▶ **DIRECTIONS**:
What is needed is every line from the one holding "JÁDRO MODULU" to the last line of the data below, printed exactly and without pictures.

▶ **DATA TO PROCESS**:
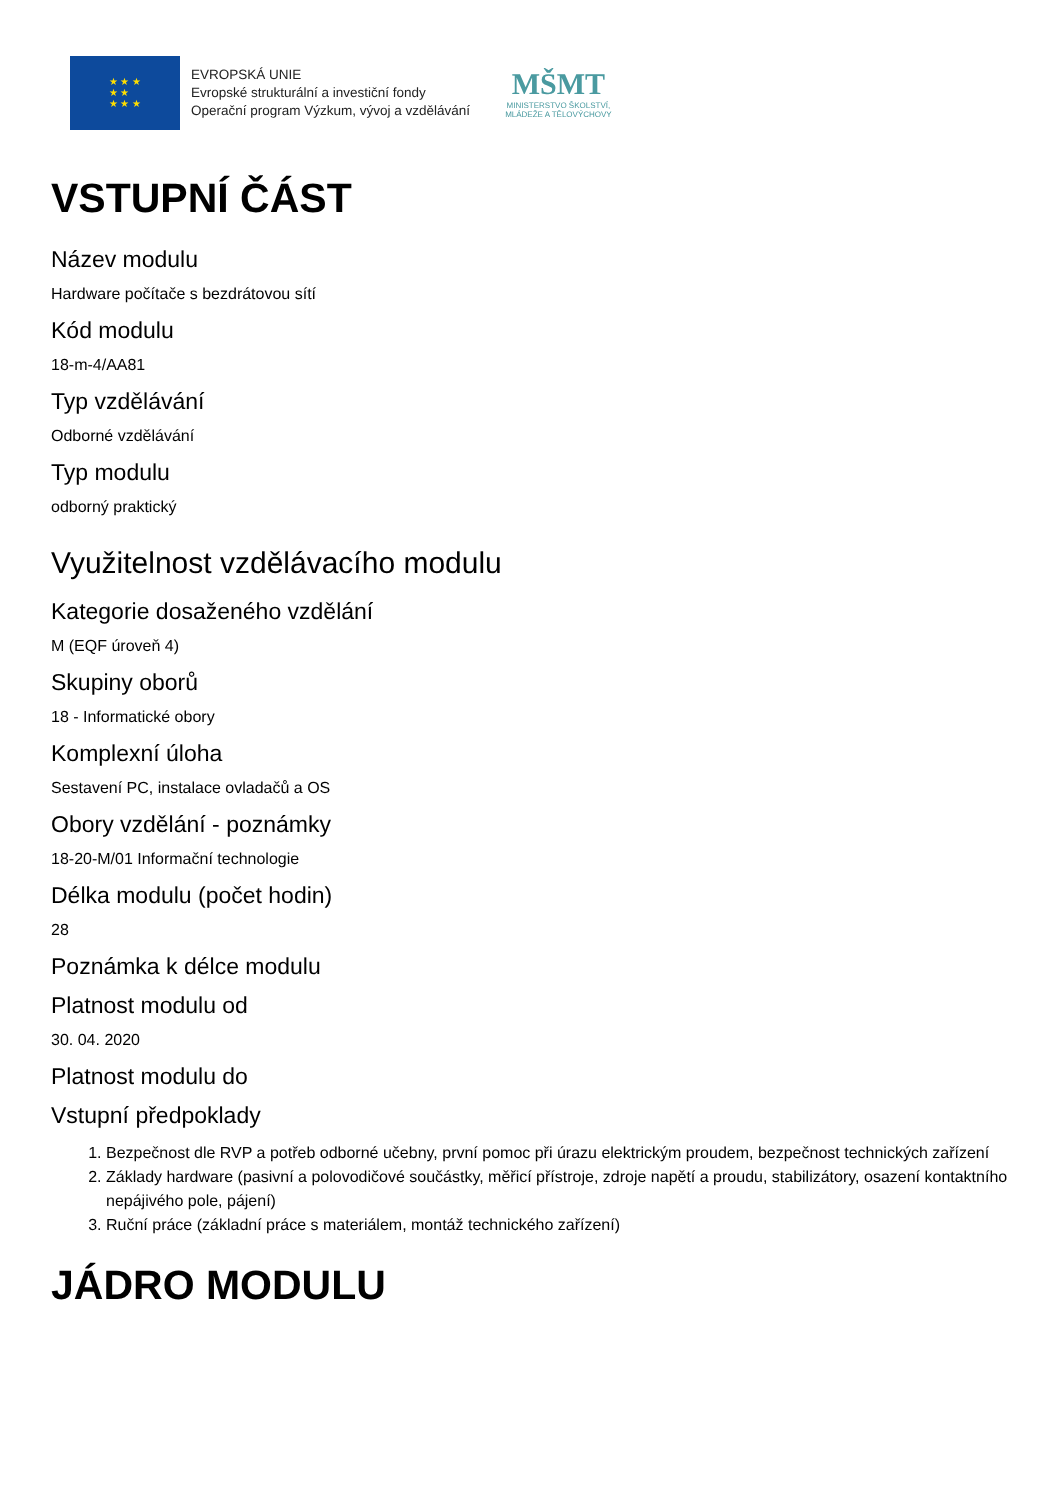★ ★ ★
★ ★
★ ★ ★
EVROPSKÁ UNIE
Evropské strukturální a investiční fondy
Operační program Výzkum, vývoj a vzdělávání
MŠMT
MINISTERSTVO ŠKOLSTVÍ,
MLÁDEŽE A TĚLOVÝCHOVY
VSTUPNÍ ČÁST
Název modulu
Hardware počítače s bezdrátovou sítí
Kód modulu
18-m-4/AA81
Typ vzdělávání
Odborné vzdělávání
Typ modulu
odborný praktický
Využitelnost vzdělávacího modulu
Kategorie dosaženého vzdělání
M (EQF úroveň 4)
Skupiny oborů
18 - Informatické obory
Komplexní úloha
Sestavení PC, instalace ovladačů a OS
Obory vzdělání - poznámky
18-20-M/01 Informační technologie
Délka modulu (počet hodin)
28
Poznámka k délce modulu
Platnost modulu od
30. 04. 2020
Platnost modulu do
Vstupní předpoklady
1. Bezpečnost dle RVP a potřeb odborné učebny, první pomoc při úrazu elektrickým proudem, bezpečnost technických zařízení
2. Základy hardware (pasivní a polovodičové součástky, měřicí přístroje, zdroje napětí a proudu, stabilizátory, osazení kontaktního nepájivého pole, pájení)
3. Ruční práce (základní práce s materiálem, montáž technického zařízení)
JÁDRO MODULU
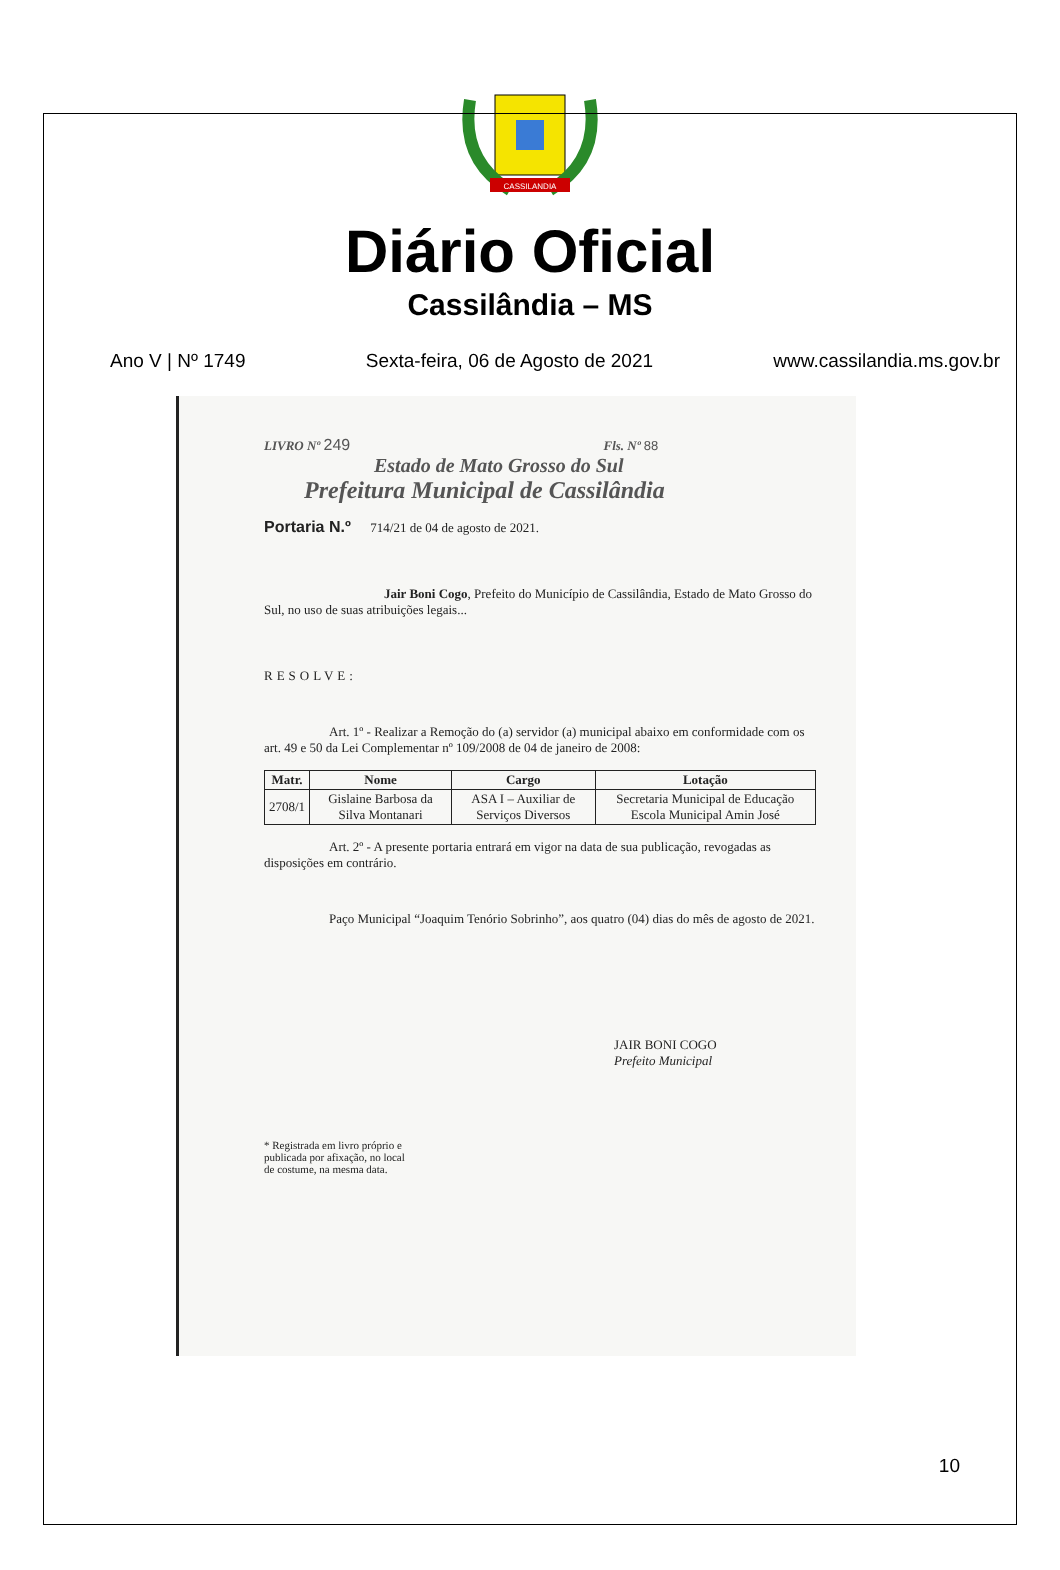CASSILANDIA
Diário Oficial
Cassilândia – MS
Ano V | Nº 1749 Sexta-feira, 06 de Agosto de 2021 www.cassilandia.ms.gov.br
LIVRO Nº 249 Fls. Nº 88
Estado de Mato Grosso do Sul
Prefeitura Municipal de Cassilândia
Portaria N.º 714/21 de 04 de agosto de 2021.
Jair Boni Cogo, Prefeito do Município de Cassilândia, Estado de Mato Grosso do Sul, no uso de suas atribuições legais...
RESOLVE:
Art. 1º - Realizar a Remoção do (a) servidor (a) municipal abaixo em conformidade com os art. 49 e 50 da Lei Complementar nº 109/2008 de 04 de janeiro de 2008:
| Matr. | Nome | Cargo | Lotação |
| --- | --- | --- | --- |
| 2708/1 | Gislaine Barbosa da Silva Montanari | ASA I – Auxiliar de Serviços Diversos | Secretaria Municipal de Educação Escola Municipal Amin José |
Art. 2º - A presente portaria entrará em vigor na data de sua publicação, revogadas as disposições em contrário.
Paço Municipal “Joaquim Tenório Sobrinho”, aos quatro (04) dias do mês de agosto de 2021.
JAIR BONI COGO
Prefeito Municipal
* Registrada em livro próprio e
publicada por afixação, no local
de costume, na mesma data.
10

▶ **YOUR SOLUTION**:
JÁDRO MODULU
CASSILANDIA
Diário Oficial
Cassilândia – MS
Ano V | Nº 1749 Sexta-feira, 06 de Agosto de 2021 www.cassilandia.ms.gov.br
LIVRO Nº 249 Fls. Nº 88
Estado de Mato Grosso do Sul
Prefeitura Municipal de Cassilândia
Portaria N.º 714/21 de 04 de agosto de 2021.
Jair Boni Cogo, Prefeito do Município de Cassilândia, Estado de Mato Grosso do Sul, no uso de suas atribuições legais...
RESOLVE:
Art. 1º - Realizar a Remoção do (a) servidor (a) municipal abaixo em conformidade com os art. 49 e 50 da Lei Complementar nº 109/2008 de 04 de janeiro de 2008:
| Matr. | Nome | Cargo | Lotação |
| --- | --- | --- | --- |
| 2708/1 | Gislaine Barbosa da Silva Montanari | ASA I – Auxiliar de Serviços Diversos | Secretaria Municipal de Educação Escola Municipal Amin José |
Art. 2º - A presente portaria entrará em vigor na data de sua publicação, revogadas as disposições em contrário.
Paço Municipal “Joaquim Tenório Sobrinho”, aos quatro (04) dias do mês de agosto de 2021.
JAIR BONI COGO
Prefeito Municipal
* Registrada em livro próprio e
publicada por afixação, no local
de costume, na mesma data.
10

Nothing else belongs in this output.